[[ Extracted records open ]]

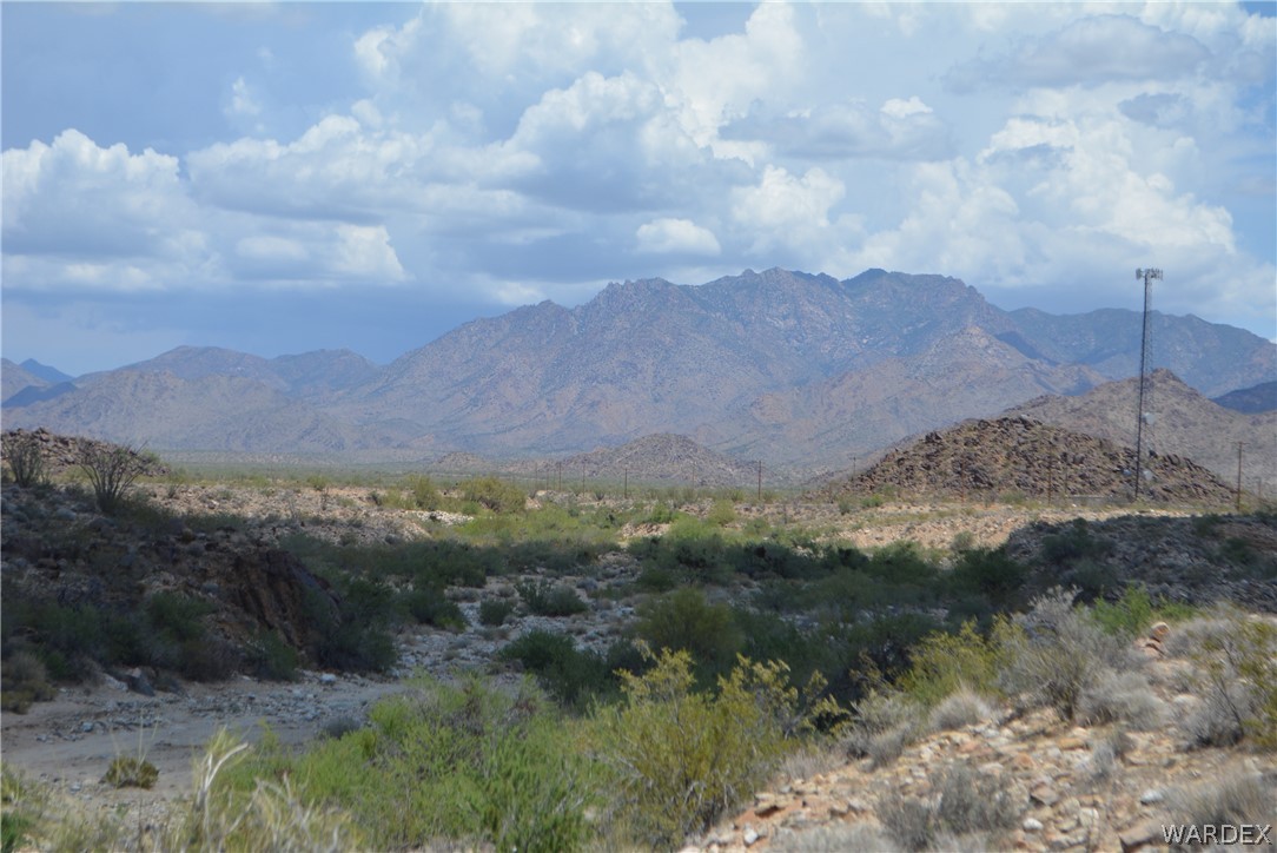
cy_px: 426
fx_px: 2928
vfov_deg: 16.6
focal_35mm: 82
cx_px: 638
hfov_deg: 24.6
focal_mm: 55
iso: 400
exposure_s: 1/2000
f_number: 7.1
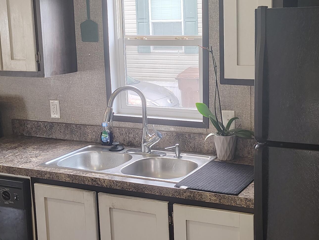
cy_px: 102
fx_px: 517
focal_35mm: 56
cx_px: 181
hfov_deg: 34.3
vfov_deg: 26.1
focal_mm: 5.56
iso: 869
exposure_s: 1/60
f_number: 1.8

[[ Extracted records closed ]]

### Instruction
Pictures stay out, and every line of the records is transcribed exactly.

### Answer to this task
cy_px: 426
fx_px: 2928
vfov_deg: 16.6
focal_35mm: 82
cx_px: 638
hfov_deg: 24.6
focal_mm: 55
iso: 400
exposure_s: 1/2000
f_number: 7.1
cy_px: 102
fx_px: 517
focal_35mm: 56
cx_px: 181
hfov_deg: 34.3
vfov_deg: 26.1
focal_mm: 5.56
iso: 869
exposure_s: 1/60
f_number: 1.8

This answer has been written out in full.